ジェシカは後ろ髪をオレンジ色に染めたポニーテールの髪型で、つんけんしていて気の強そうな少女だった。
「よう三下のチンピラども、お前らの顔は何度か見かけたことがあるぜ?よく島で動物どもを狩っていたよな。まさかお前らの頭がこんなガキだとは驚いたわ。」
「ガキって、私と歳が変わらなそうに見えるけど?あなたもあの無人島で密猟をしていたの?」
ジェシカはガキ呼ばわりされてムッとしていた。取り巻きの4人も小馬鹿にした言い方に腹を立てている様子だった。
「オレはあの島に住んでたからな。回りくどい事とかめんどくせえから率直に言う、お前らミルドニアに向かってんだろ?俺たちも連れていけ。」
「なっ、てめえ何とぼけたこと抜かしてやがる…!」
男の1人が怒りを堪え切れない様子でカインに掴み掛かろうとしたが、ジェシカに牽制されるとすぐに引き下がった。
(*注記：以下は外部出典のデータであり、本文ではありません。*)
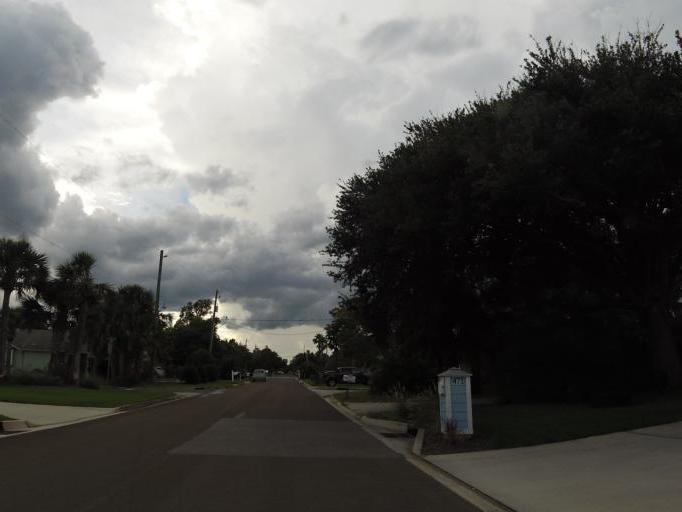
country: US
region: Florida
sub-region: Duval County
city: Jacksonville Beach
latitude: 30.2739
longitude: -81.3908
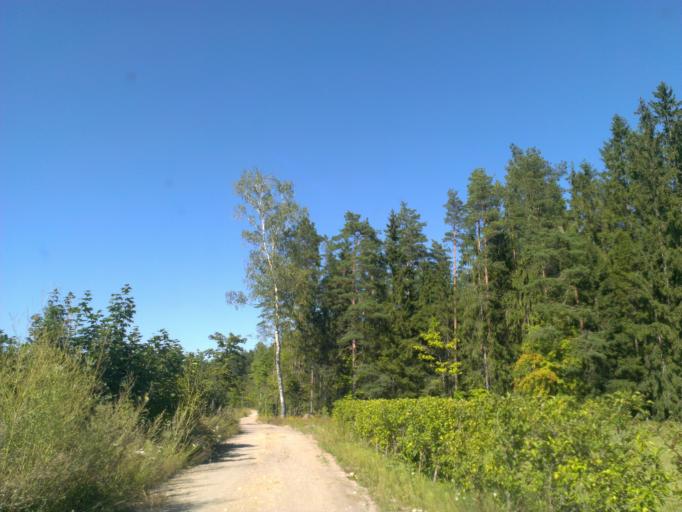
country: LV
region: Sigulda
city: Sigulda
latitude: 57.1034
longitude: 24.8161
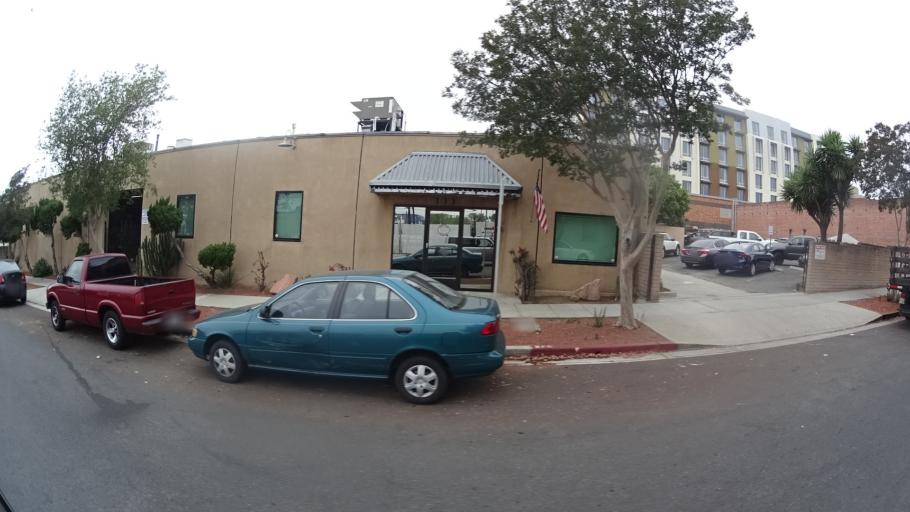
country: US
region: California
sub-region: Los Angeles County
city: Burbank
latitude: 34.1773
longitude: -118.3055
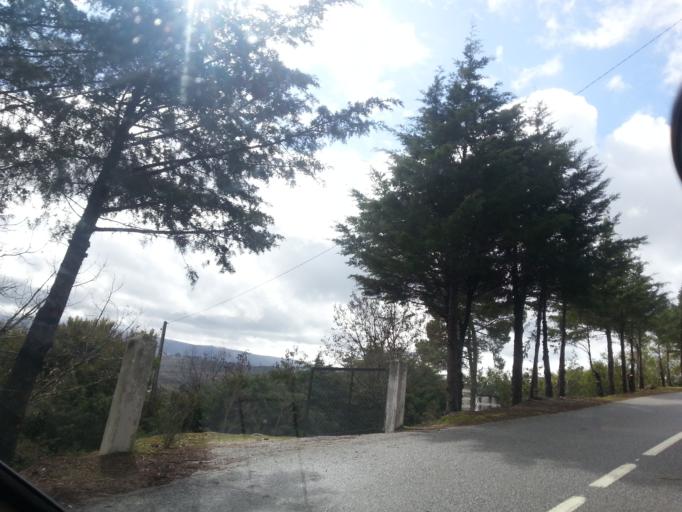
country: PT
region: Guarda
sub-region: Fornos de Algodres
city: Fornos de Algodres
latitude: 40.6170
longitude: -7.4825
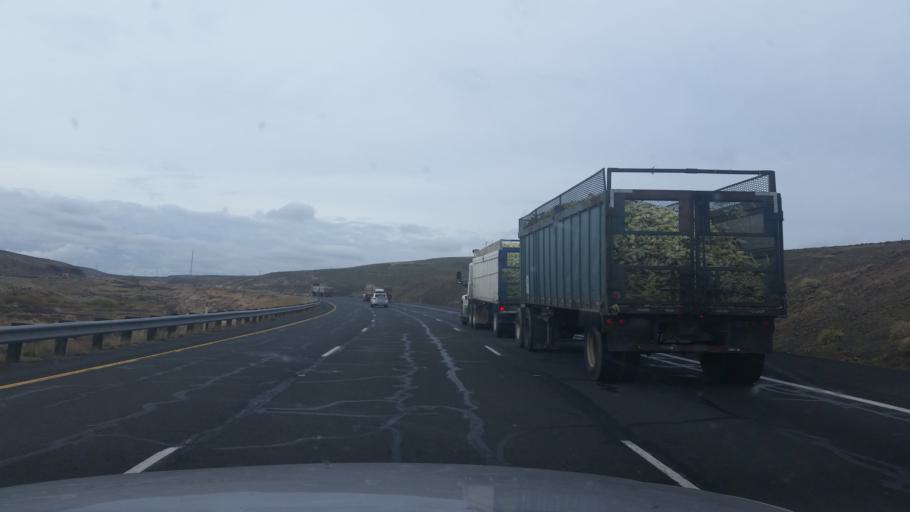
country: US
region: Washington
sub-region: Grant County
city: Mattawa
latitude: 46.9388
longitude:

「いいわ。事情は知らないけど、乗せて行ってあげる。」
ジェシカはカインの目をジーッと見て少し考えた後、あっさりと承諾した。
「なに!?ジェシカさん正気ですか??こんな訳わかんねえガキ共の言うことなんか聞く必要ないでしょ!」
「あら、私に意見するの?この2人、私たちに危害を加える気はなさそうだし別に良いんじゃない?」
「いやでも、こんな危なっかしいガキ共を送り込んだ事があいつらにバレたら大変ですぜ。せっかく武器の取引も順調なのに…。」
「そんなの心配ないわ。私たちとあいつらは利害関係が一致しているから関わり合っているだけで、別に敵対勢力から身を守ってあげる義理はないでしょ?目的は知らないけど、この2人がミルドニアで何をしようが私たちの知った事じゃないわ。」
ジェシカは一気に言ってのけた。
「話のわかる女で助かった、じゃあお言葉に甘えさせてもらうぜ。ただし、見返りは求めるなよ?」
カインはニヤリと笑いながら言った。
「ふん、分かったわよ。そのかわりくれぐれも大人しくしていてよね?今別室に案内させるわ。」
カインはエンディを担いだまま部屋を出た。
男の1人が恐る恐るカインに近づき、部屋へと案内しようとしている。
「あーあーこんなに散らかしやがって、それにしても珍しいですね。ジェシカさんほどの人がこんなにツッコミどころだらけの状況を放棄して、あんな若造の言うことを簡単に聞き入れちまうなんて。」
納得のいかない様子の男の1人が、ジェシカの決定に対して遠回しに異を唱えた。
「おもしろいことになりそうな気がしてね。」
いつもつんつんしているジェシカが珍しく笑っていた。
しかし、その顔はすぐに曇った。
「あの金髪の男は、あまり刺激しない方がよさそうね。」
「そ、そうですね…。ミレドニアまで後1時間ちょっと、気引き締めていきます!」
エンディとカイン、マフィア、バレラルク王国の軍隊と保安隊の連合体。
それぞれの思惑は違えど、3つの勢力がミレドニアに向かっていた。
これから起こる戦いなど、いずれ巻き起こる大型ハリケーンのような一大旋風に比べたら、ほんのそよ風みたいなものだった。